Je voudrais bannir les pompes funèbres, il faut pleurer les hommes à leur naissance et non pas à leur mort. Montesquieu

Rien n’est plus banal que la mort. Rien n’est plus subitement cruel que cette désintégration de molécules qui survient dans les laboratoires humains, obligeant choses et gens vus à rejoindre un destin de poussière. Chirurgie majeure avec laquelle paradoxalement, il faut vivre et dont, parallèlement, on ne relève jamais comme si ce fut le prix à payer pour entrer dans le royaume de l’inconnu, dans le domaine de l’éternité.

Comme dit le poète: ” Je me sens moi-même mourir chaque fois qu’un être humain disparaît “. Mais l’intolérable souffrance qui en résulte se décuple, se démultiplie quand c’est un frère qui tombe ou un compagnon de tous les instants qui s’en va. Et l’on se retrouve en train de “décrire sans art un mort qu’on pleure sans feinte”. Fritz ,ce géant qui se tenait toujours dans la contemplation du Ciel plutôt que dans le voisinage des marécages putrides ou évolue la faune politique haïtienne est parti sans tambour ni trompette Néanmoins, comme tout être humain fait de boue et de parfum, il fut sujet à l’erreur. Comme tout mâle haïtien, il connut des faiblesses impardonnables. Mais dans tous les sentiers où il s’engagea, sur tous les sols qu’il foulait de ses pas de géant, il dégageait plutôt le parfum enivrant de la générosité et de la solidarité qui ravissait les narines de ceux qui avaient le privilège de l’approcher. Homme de parole, il allait toujours au bout de son engagement, car, à l’instar de Fénelon, il avait toujours su que” : Rien n’est plus méprisable qu’un parleur de métier qui fait de ses paroles ce qu’un charlatan fait de ses remèdes.

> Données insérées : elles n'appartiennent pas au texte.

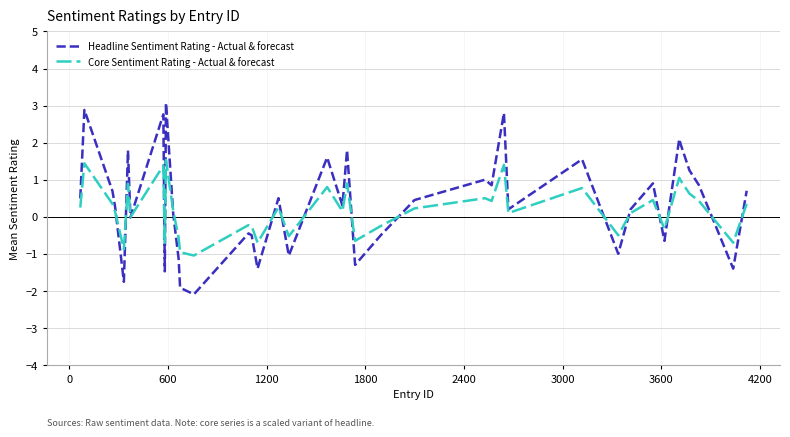

Which series has the largest range (max minus min)?

Headline Sentiment Rating - Actual & forecast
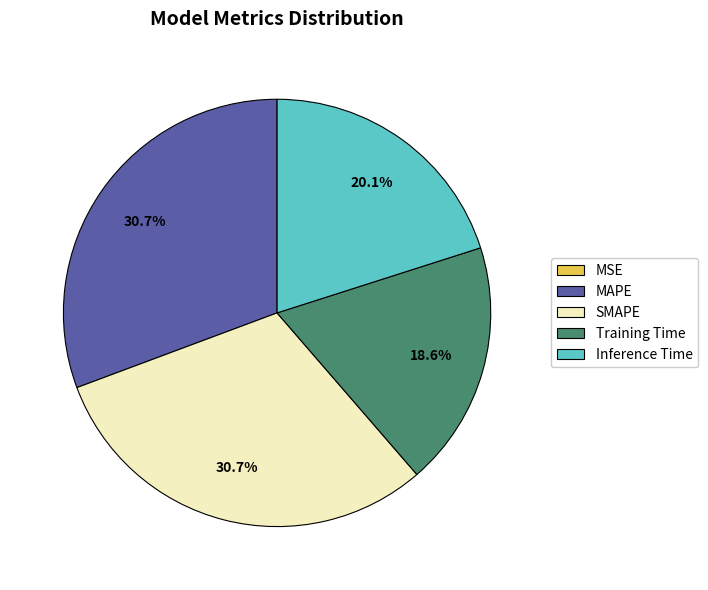

The SMAPE slice represents 31% of the pie. True or false?

True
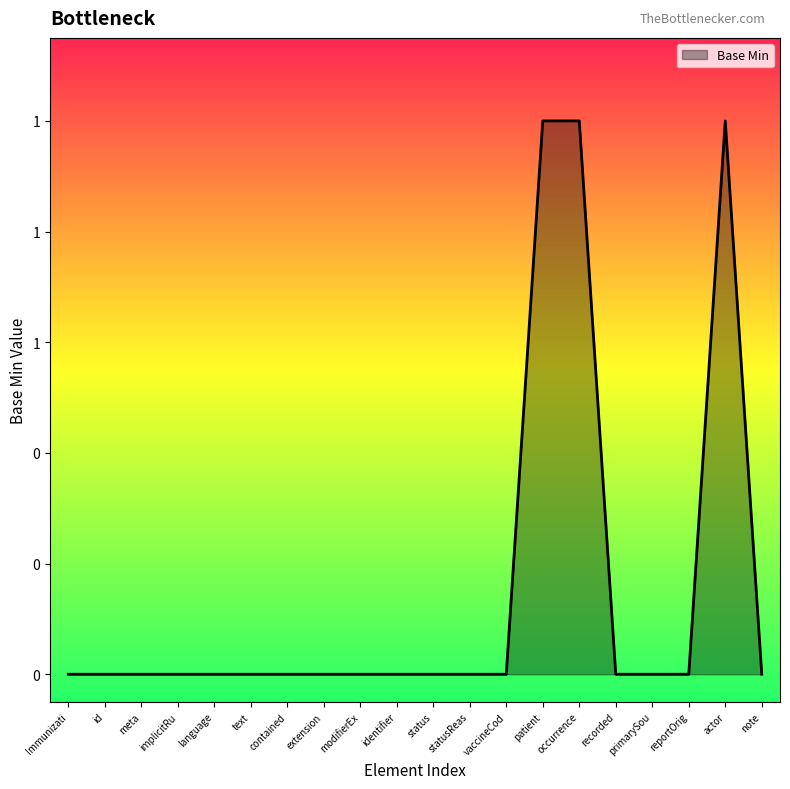

Reading left to right, transcribe all the data shown in this chart.

0	0	0	0	0	0	0	0	0	0	0	0	0	1	1	0	0	0	1	0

La nouvelle de ta mort Fritz, est tombée comme un coup de tonnerre dans un ciel affligé par les nuages depuis que les cyclones, les ouragans ont remplacé les alizés et les brises tropicales dans ce morceau d’île des Caraïbes. La nouvelle est tombée inattendue, bizarre: Un homme de valeur s’en est allé. Ah! Oui, le Nord-Ouest d’Haïti est resté ce coin de terre chargé d’histoires et de personnages historiques. Autant il compte de salauds dans ses rangs, autant il enregistre des hommes de valeur capables de contrebalancer l’action des destructeurs d’histoire de la horde des antisociaux dont les tentacules immondes sont encore en train d’agiter les eaux calmes. Dans la foulée des faiseurs de patrie, Fritz a poussé l’exemplarité jusqu’à devenir un modèle pour ce bout de société.

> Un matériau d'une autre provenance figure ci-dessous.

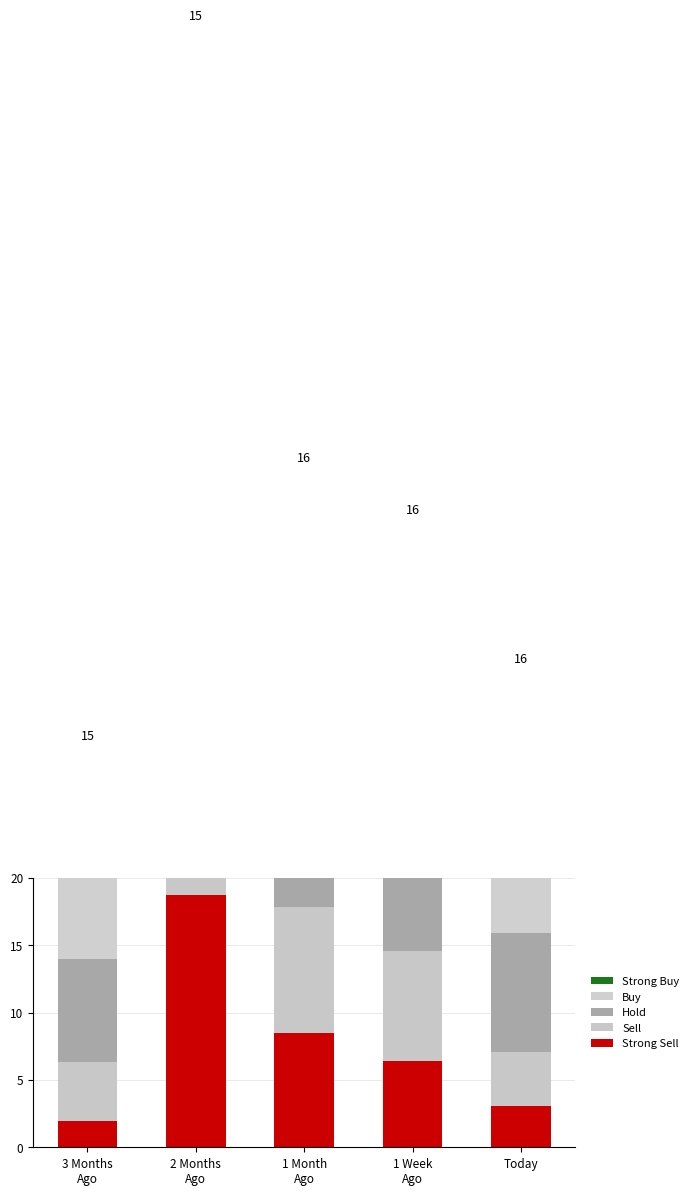

What is the value of the Strong Sell bar at the 4th from the left?

6.4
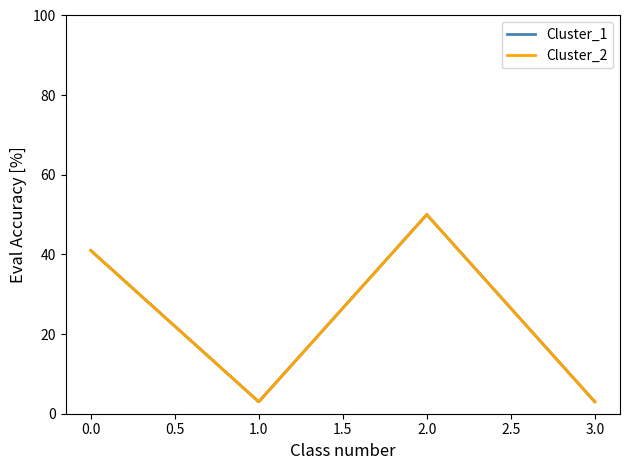

Is this an area chart (filled region under the line)?

No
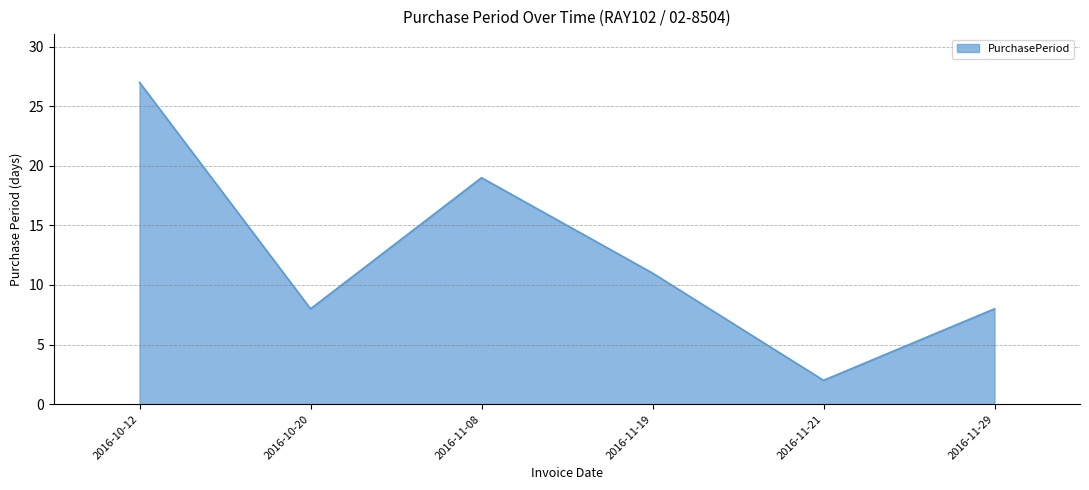

What is the difference between the maximum and minimum values?

25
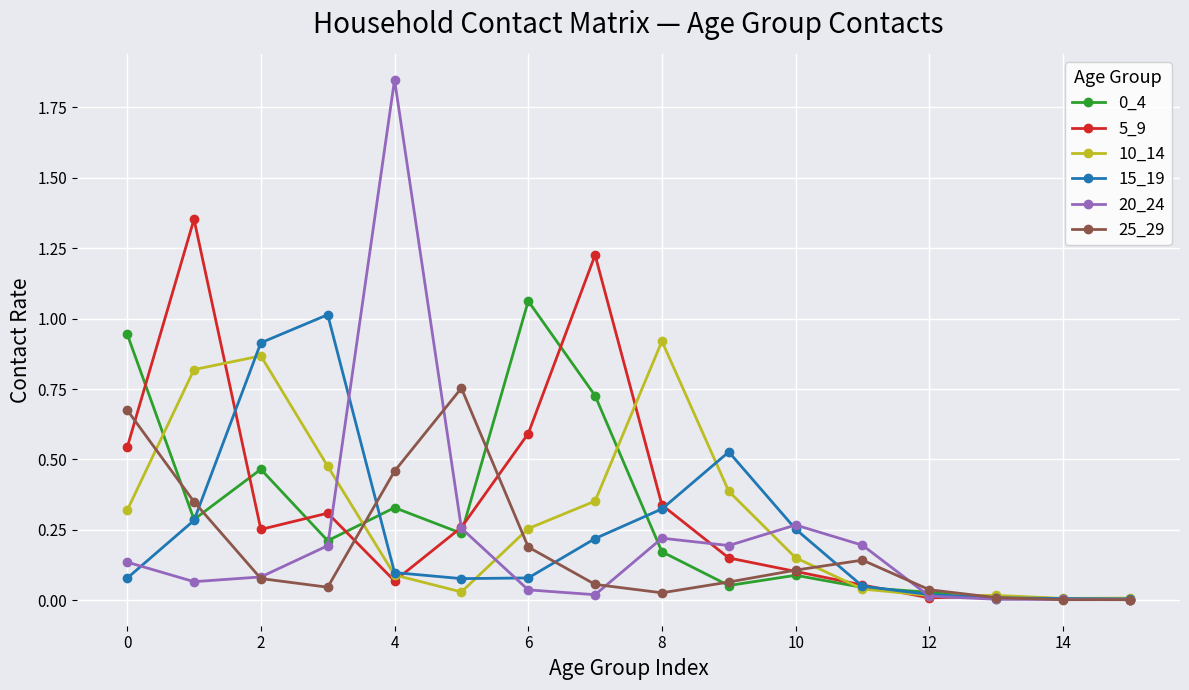

How many interior local peaks does the 5_9 series have?

4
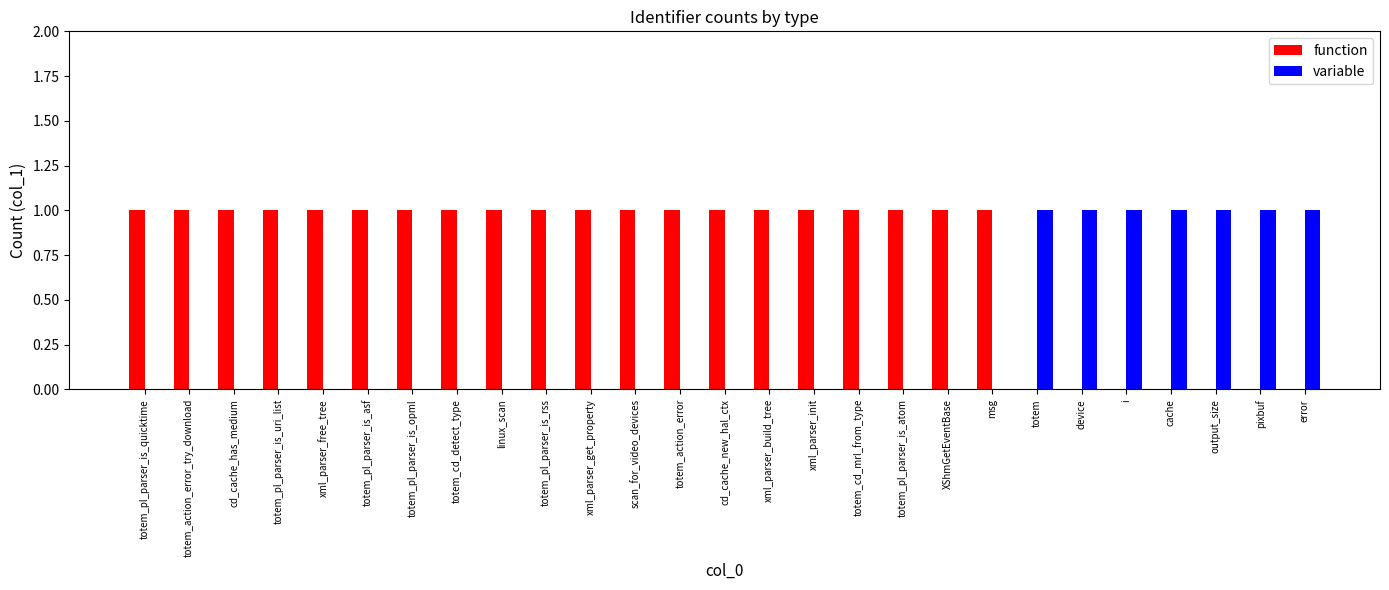

Does the chart contain stacked bars?

No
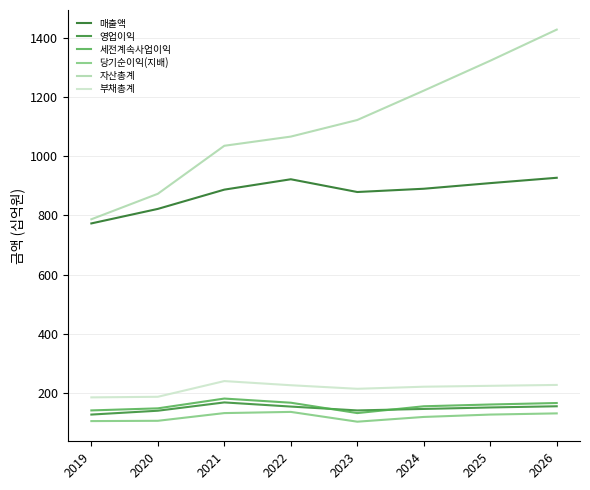

True or false: 매출액 and 부채총계 intersect in this chart.

False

Comme le soutient Bourdaloue : ” Il n’est rien de plus précieux que le temps, puisque c’est le prix de l’éternité. Voilà pourquoi, sur ta charpente de battant, Fritz, le temps a glissé comme un bobsleigh sur un parcours de glace. Ton verbe persiste à être cette incision dans la chair molle des habitudes acquises et confortées par le temps. Alors, tout le temps qui m est imparti et les kilomètres qui me restent à parcourir, tes mots, à mon endroit garderont leur saveur de perles.
L’ occasion pour moi aussi de saluer les qualités de l’écriture d’un homme grand et d’un grand citoyen. Comme tous les martyrs des causes avouées ou cachées, Fritz jusqu’à la lie a bu le calice, se gaussant du contenant comme du contenu et surtout affrontant l’inéluctable avec les armes de la logique et de la sérénité.

Mais comme c’est toujours à la disparition d’un être humain qu’on mesure son importance. C’est toujours aux larmes versées sur sa dépouille qu’on évalue la profondeur des sentiments qu’on lui vouait de son vivant. Et c’est surtout à tout ce qu’il inspire en termes de respect, d’admiration et d’empathie qu’on lui consacre des mots .

Mon cher Fritz,
Mon frère,
Mon ami,

“La mort est un bien pour tous les hommes : elle est la nuit de ce jour inquiet qu’on appelle la vie “. Et ce ne sont pas quelques colifichets matériels dont les hommes se parent durant leur séjour sur terre qui peuvent la dissuader de faire irruption dans nos vies. Tu es allé rejoindre ces Hommes illustres de même que ces anonymes dont tu as toujours pris le parti pour le meilleur et pour le pire. Les mots me manquent pour te dire l’immensité de ma douleur. Mais mon discours est ponctué de quelques consolations quand je pense à tous les amis dont tu as partagé les rêves et les cauchemars, que tes déboires physiques sont terminés et qu’à présent, tu évolues dans l’espace de la Divinité. Les amis, aujourd’hui, se joignent à moi pour présenter aux tiens leurs profondes sympathies en ces circonstances douloureuses de ton départ que j’estime prématuré. Mais qui suis-je pour parler de précipitation dans les desseins de Dieu pour toi? Sois mon poste avancé pour la prochaine étape de ma mission inachevée. À tous ceux qui prendront lecture de ces mots d’adieux, je dis simplement :
” Tout n’est qu’illusion d’illusion suivie
Et ce n’est qu’à la mort que commence la vie”.